樹脂が完全に溶解した後に、ジルコニウムボールを加えてボールミル粉砕を24時間行う。
ボールミル粉砕によって得られた液体を砂芯漏斗を用いた多段階濾過によって濾過することにより、不溶物質および/または不純物を除去する。
その後、孔径0.22μmの濾膜を用いてさらに濾過することにより、微細な不溶物質および/または不純物を除去して濾液を得る。

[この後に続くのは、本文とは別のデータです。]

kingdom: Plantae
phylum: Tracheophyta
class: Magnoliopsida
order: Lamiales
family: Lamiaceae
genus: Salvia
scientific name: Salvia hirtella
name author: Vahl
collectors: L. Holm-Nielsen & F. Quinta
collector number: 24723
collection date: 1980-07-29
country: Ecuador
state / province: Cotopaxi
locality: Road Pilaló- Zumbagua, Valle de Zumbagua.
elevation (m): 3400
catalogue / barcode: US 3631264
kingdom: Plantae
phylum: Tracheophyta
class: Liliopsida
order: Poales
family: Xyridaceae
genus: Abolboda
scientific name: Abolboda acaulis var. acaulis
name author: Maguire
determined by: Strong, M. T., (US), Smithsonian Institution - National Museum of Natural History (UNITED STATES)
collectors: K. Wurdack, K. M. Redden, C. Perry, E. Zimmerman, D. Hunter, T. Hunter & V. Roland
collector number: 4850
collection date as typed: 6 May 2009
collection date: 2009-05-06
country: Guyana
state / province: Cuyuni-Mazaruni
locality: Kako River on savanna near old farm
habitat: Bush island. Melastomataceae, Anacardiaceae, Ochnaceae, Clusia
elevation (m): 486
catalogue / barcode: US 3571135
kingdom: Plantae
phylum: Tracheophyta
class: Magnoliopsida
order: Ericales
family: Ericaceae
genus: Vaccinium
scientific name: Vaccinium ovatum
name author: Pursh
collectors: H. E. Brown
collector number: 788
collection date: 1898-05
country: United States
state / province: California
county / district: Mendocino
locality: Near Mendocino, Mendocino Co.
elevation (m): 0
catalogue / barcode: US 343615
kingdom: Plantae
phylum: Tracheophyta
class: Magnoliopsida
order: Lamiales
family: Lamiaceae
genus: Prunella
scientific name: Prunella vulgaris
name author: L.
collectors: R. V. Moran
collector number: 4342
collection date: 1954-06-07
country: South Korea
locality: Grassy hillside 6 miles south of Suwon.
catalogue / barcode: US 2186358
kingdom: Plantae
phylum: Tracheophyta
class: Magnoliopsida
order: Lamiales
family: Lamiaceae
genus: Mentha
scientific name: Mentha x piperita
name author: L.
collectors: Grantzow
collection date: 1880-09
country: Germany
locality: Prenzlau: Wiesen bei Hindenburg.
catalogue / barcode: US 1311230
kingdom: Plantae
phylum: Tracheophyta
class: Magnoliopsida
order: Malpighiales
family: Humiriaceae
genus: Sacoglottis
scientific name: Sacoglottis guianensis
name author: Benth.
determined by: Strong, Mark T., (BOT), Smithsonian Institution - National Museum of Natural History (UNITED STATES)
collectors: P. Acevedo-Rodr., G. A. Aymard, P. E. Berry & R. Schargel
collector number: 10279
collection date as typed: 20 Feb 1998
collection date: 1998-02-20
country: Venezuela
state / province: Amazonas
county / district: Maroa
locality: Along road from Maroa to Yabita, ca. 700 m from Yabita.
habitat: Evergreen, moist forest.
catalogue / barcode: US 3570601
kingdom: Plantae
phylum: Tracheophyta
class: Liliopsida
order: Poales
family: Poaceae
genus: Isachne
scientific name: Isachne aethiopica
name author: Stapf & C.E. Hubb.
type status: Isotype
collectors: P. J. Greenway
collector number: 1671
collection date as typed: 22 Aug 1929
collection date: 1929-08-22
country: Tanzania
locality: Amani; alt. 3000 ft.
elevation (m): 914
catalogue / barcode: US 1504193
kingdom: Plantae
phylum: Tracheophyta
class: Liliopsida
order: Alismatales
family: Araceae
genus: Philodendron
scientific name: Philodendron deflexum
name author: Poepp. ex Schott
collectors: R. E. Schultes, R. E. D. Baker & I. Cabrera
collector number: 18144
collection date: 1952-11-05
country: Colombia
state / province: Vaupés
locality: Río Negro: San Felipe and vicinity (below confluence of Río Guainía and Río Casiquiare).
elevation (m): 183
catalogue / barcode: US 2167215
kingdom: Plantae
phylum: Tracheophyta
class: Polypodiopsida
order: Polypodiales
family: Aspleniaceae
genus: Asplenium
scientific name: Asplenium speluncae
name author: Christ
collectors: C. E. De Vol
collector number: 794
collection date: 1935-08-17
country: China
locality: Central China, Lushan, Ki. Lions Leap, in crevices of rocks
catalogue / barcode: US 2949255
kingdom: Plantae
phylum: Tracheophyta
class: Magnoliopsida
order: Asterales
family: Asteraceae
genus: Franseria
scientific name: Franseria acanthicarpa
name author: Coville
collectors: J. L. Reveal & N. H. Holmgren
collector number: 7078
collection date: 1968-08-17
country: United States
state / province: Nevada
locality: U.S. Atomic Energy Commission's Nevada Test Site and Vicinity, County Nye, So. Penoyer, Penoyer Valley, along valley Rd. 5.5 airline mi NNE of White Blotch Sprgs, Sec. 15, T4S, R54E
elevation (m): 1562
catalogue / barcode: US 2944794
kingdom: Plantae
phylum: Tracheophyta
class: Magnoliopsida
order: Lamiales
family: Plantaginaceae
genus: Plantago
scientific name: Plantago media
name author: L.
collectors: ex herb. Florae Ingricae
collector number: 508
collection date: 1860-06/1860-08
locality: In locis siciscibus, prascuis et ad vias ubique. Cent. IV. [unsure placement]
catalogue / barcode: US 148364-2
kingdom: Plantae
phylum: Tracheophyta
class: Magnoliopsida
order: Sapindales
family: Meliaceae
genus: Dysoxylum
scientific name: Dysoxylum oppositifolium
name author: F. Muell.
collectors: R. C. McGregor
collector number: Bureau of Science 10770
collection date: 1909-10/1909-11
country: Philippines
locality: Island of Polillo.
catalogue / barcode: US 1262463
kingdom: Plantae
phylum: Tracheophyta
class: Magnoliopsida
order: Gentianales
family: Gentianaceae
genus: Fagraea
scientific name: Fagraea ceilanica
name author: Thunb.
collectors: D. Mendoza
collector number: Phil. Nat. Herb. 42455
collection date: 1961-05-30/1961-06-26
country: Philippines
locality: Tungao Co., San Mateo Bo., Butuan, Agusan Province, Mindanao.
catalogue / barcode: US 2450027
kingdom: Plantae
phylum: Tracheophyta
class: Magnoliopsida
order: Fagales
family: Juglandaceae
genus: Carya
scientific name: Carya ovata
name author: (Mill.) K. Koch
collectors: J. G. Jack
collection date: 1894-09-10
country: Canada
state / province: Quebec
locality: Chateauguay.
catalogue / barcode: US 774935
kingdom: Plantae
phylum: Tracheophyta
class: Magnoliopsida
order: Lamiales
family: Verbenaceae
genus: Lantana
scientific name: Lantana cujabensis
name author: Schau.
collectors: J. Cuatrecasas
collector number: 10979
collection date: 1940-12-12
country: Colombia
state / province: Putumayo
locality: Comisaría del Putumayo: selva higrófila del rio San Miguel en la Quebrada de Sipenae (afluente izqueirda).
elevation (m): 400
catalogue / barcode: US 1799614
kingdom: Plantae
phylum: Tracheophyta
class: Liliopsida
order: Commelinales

この濾液が、インクダイレクト製版プロセスに用いられて画像解像度の向上に役立つインクである。
【0043】
上記インクをインクジェットCTP7600システムで用いると、作成した製版プレートは、98%以上のスクリーンドット再現性、175LPIまでの解像度、および50,000枚以上の耐久性を達成することができる。
【0044】
実施例12
インクの全質量に対する質量%として測定した場合に、フェノール樹脂30%、酢酸エチル20%、ジプロピレングリコールモノメチルエーテルアセテート20%、およびエチレングリコールモノエチルエーテルとシクロヘキサノンとジエチレングリコールモノエチルエーテルとプロピレングリコールモノメチルエーテルプロピオネートとの混合物30%(エチレングリコールモノエチルエーテルとシクロヘキサノンとジエチレングリコールモノエチルエーテルとプロピレングリコールモノメチルエーテルプロピオネートとは質量比2:1:2:5で混合する)を混合し、混合物を室温で12時間攪拌する。
樹脂が完全に溶解した後に、ジルコニウムボールを加えてボールミル粉砕を28時間行う。
ボールミル粉砕によって得られた液体を砂芯漏斗を用いた多段階濾過によって濾過することにより、不溶物質および/または不純物を除去する。
その後、孔径0.22μmの濾膜を用いてさらに濾過することにより、微細な不溶物質および/または不純物を除去して濾液を得る。
この濾液が、インクダイレクト製版プロセスに用いられて画像解像度の向上に役立つインクである。
【0045】
上記インクをインクジェットCTP7600システムで用いると、作成した製版プレートは、98%以上のスクリーンドット再現性、175LPIまでの解像度、および50,000枚以上の耐久性を達成することができる。